Utilizing PET and MALDI Imaging for Discovery of a Targeted Probe for Brain Endocannabinoid α/β-Hydrolase Domain 6 (ABHD6)

Multimodal imaging provides rich biological information, which can be exploited to study drug activity, disease associated phenotypes, and pharmacological responses. Here we show discovery and validation of a new probe targeting the endocannabinoid alpha/beta-hydrolase domain 6 (ABHD6) enzyme by utilizing positron emission tomography (PET) and matrix-assisted laser desorption/ionization (MALDI) imaging. [18F]JZP-MA-11 as the first PET ligand for in vivo imaging of the ABHD6 is reported and specific uptake in ABHD6-rich peripheral tissues and major brain regions was demonstrated using PET. A proof-of-concept study in nonhuman primate confirmed brain uptake. In vivo pharmacological response upon ABHD6 inhibition was observed by MALDI imaging.

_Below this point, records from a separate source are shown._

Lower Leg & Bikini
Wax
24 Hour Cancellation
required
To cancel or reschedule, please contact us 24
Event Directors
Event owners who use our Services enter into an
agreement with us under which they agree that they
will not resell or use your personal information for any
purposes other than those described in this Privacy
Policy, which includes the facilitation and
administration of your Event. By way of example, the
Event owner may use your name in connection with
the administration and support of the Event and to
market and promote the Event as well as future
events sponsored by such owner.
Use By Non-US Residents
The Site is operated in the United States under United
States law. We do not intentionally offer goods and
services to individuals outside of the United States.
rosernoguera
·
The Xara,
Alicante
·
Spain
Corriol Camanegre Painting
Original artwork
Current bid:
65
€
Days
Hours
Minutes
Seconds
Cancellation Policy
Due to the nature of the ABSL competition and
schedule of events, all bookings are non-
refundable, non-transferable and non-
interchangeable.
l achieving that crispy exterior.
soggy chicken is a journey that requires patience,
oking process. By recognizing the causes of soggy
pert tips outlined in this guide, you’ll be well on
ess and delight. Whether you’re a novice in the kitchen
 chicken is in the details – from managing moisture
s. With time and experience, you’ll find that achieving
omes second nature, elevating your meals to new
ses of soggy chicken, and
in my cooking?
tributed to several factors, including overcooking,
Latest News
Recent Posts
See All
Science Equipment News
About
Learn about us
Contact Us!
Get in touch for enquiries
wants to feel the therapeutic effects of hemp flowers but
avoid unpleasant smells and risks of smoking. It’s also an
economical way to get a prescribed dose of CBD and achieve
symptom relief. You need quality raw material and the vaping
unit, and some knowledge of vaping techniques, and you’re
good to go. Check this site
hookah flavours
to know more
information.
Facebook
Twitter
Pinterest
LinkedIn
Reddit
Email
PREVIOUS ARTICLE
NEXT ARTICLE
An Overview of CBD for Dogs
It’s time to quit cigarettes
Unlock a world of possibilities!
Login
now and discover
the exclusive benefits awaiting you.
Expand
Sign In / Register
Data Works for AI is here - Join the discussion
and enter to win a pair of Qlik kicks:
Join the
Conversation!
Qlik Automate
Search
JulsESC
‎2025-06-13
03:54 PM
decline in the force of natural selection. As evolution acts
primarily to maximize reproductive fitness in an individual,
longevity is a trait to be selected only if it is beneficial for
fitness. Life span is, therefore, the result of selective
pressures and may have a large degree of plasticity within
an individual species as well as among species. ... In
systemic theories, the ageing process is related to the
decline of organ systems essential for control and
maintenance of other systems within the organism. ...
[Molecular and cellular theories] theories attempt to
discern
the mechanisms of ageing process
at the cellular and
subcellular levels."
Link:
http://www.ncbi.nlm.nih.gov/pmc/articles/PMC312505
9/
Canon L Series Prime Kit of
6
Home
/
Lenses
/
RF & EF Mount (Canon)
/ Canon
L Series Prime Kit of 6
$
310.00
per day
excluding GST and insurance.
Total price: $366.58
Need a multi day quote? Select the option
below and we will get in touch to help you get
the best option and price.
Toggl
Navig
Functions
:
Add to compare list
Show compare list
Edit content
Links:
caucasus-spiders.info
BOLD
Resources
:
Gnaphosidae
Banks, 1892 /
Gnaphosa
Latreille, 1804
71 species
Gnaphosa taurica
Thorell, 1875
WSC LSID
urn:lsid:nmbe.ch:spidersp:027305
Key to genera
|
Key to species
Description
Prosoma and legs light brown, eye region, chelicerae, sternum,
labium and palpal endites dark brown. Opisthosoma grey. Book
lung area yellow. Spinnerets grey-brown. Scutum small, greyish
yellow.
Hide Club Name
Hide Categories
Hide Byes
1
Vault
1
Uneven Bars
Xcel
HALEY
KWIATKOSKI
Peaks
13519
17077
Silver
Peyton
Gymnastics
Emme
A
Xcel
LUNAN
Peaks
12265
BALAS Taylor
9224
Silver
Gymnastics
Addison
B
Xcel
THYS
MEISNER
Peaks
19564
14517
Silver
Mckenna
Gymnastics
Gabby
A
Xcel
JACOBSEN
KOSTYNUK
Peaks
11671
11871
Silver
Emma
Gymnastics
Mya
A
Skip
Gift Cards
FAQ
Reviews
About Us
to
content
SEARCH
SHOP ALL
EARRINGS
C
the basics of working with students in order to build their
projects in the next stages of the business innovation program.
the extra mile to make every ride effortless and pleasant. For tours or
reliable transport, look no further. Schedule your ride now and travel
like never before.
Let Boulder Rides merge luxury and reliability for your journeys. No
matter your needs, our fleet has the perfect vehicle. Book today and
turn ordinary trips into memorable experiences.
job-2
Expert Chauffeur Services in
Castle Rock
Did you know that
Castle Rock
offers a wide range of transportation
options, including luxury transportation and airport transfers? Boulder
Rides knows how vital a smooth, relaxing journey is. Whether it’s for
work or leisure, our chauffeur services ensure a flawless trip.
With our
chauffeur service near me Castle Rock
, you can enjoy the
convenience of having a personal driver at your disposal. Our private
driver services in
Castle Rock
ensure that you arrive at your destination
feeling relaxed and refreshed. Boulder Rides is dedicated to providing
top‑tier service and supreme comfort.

These synergistic imaging efforts used to identify biological information cannot be obtained by a single imaging modality and hold promise for improving the understanding of ABHD6-mediated endocannabinoid metabolism in peripheral and central nervous system disorders.

Automated summary

Multimodal imaging, through PET and MALDI imaging, is used to discover and validate a new probe targeting the ABHD6 enzyme. The PET ligand [18F]JZP-MA-11 is reported to have specific uptake in ABHD6-rich tissues and major brain regions, with brain uptake confirmed in a nonhuman primate study. In vivo pharmacological response upon ABHD6 inhibition is observed using MALDI imaging. These synergistic imaging efforts hold promise for improving our understanding of ABHD6-mediated endocannabinoid metabolism in peripheral and central nervous system disorders.